At month 6, 599 of 1,447 possible patients were continuing with treatment, representing 39% of the original cohort. At this time point, 55.3% of patients had either discontinued treatment or data were missing; for 5.7% of patients, the time of analysis was too soon. Among the group continuing treatment with THC:CBD oromucosal spray, 225 patients (40.2%) showed a ≥30% improvement in their spasticity NRS score. The mean dose of THC:CBD oromucosal spray was 6.2 ± 2.8 sprays/day.
Tolerability
The main types of adverse events (AEs) reported by patients are summarized in table 3. No safety concerns beyond the approved label for THC:CBD oromucosal spray were identified and there was no evidence of abuse/misuse.
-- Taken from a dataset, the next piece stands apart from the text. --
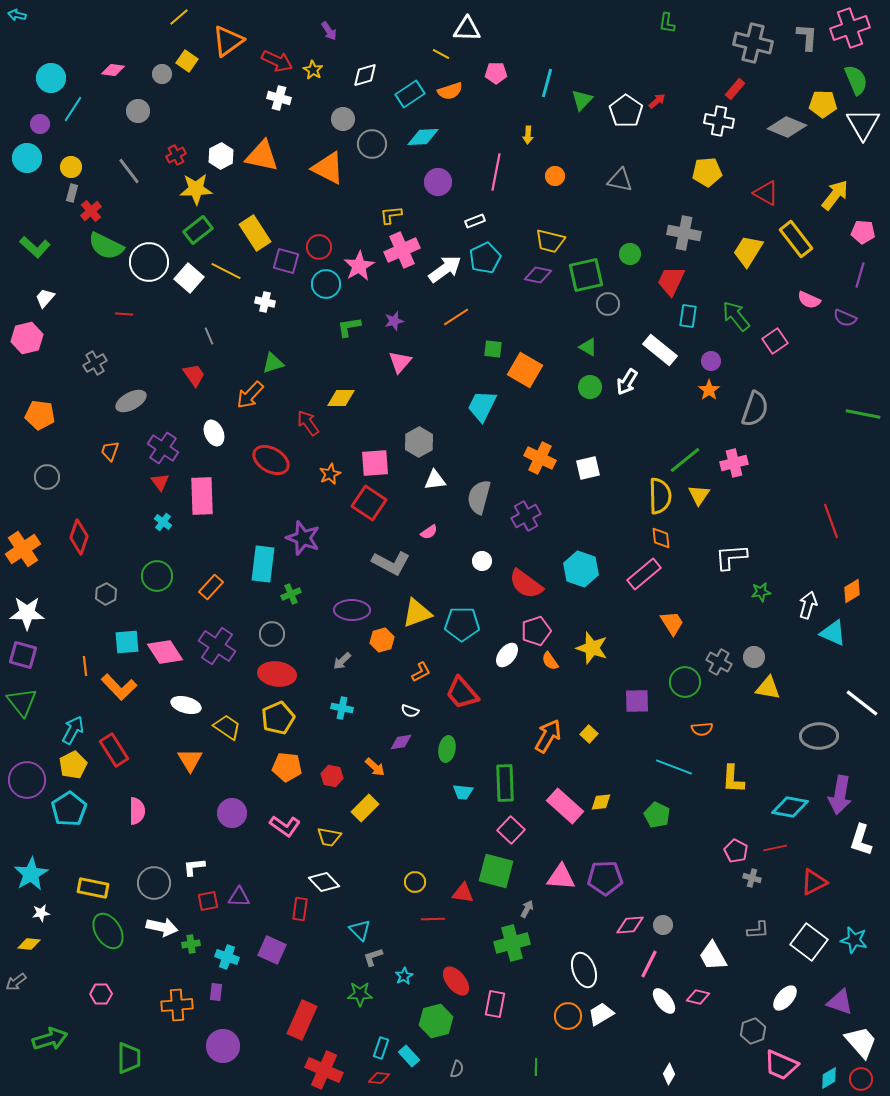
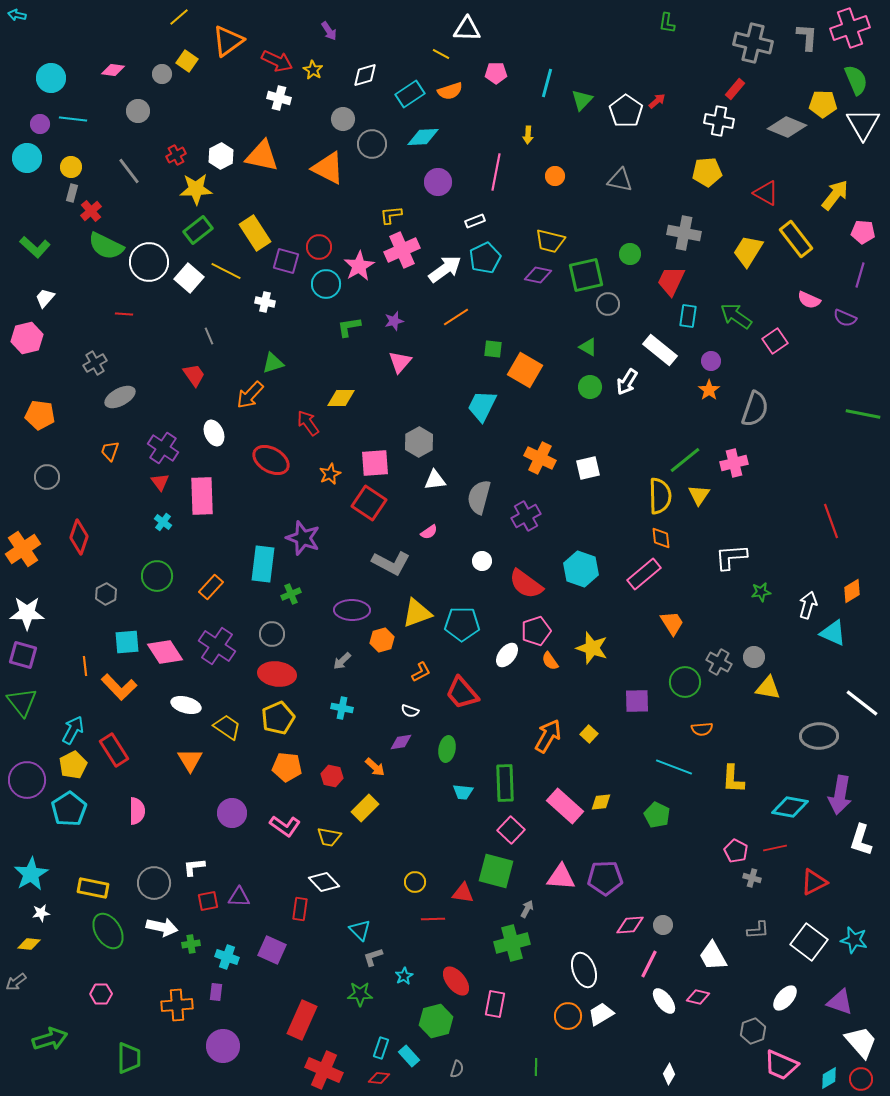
cyan line at (73, 109): moved 10 px down; rotated 64 degrees clockwise
green arrow at (736, 316): rotated 16 degrees counterclockwise
gray ellipse at (131, 401): moved 11 px left, 4 px up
Five serious AEs were reported across the study (0.3% of overall sample), which included 1 report each of renal failure, death due to acute myocardial infarction, hypertensive crisis, laryngeal carcinoma and breast cancer. None of these events was considered related to THC:CBD oromucosal spray.
Inter-Study Comparison
To determine the relationship between data collected in the AIFA e-registry and those from other available studies of THC:CBD oromucosal spray, we compared our findings with the published observational Mobility Improvement 2 (MOVE) 2 study from Germany [3] and the enriched-design randomized controlled trial (RCT) of Novotna et al. [5] (table 4). Relative to the MOVE 2-Germany and RCT populations, AIFA e-registry patients had a longer disease duration, greater degree of disability and more severe MS spasticity. Nevertheless, a higher proportion of patients in the AIFA e-registry achieved an initial response to THC:CBD oromucosal spray at month 1 (70.3 vs. 42 vs. 47%), mirroring the results of the recently published interim analysis of MOVE 2-Italy in which an initial response in 82.9% of the population was documented [4]. Also similar to MOVE 2-Italy, the 30% responder rate at month 3 was lower in the AIFA population than in MOVE 2-Germany and the RCT (27.9 vs. 41 vs. 36%), but increased to 40.2% among patients (n = 559) who had reached the month 6 visit at the time of analysis, suggesting that additional time may be required to achieve a clinically meaningful outcome in the type of patient included in the AIFA e-registry sample. Notably, observational studies including the AIFA e-registry analysis suggest that a relevant proportion of patients treated in everyday practice gain meaningful symptomatic relief of spasticity with THC:CBD oromucosal spray at a dose of around 6 sprays/day, possibly even lower with continued use. Moreover, THC:CBD oromucosal spray is well tolerated during everyday use.
Conclusions
The AIFA e-registry population (n = 1,534 patients) is the largest single sample of patients prescribed THC:CBD oromucosal spray analysed to date. Consistent with results of other patient registries, observational studies and a pivotal phase III RCT of THC:CBD oromucosal spray, the medication showed good effectiveness and tolerability in the management of patients with resistant MS spasticity. Strict adherence to the trial of therapy approach can assist in the selection of patients who respond to treatment, thus limiting exposure to patients most likely to benefit and reducing the economic burden of THC:CBD oromucosal spray on healthcare systems. Importantly, patients' degree of improvement in spasticity was similar to or slightly better in daily practice than that demonstrated in clinical trials and was achieved at lower mean doses. Across the full range of studies of THC:CBD oromucosal spray, including those reporting on wider use in everyday practice, no evidence of risks related to herbal cannabis such as abuse/diversion has been identified.
Disclosure Statement
F. Patti reports for the past year speaking and advisory board activities for Almirall, Bayer, Biogen, Merck Serono, Novartis, Sanofi-Genzyme and Teva; research grants from FISM, MIUR and University of Catania.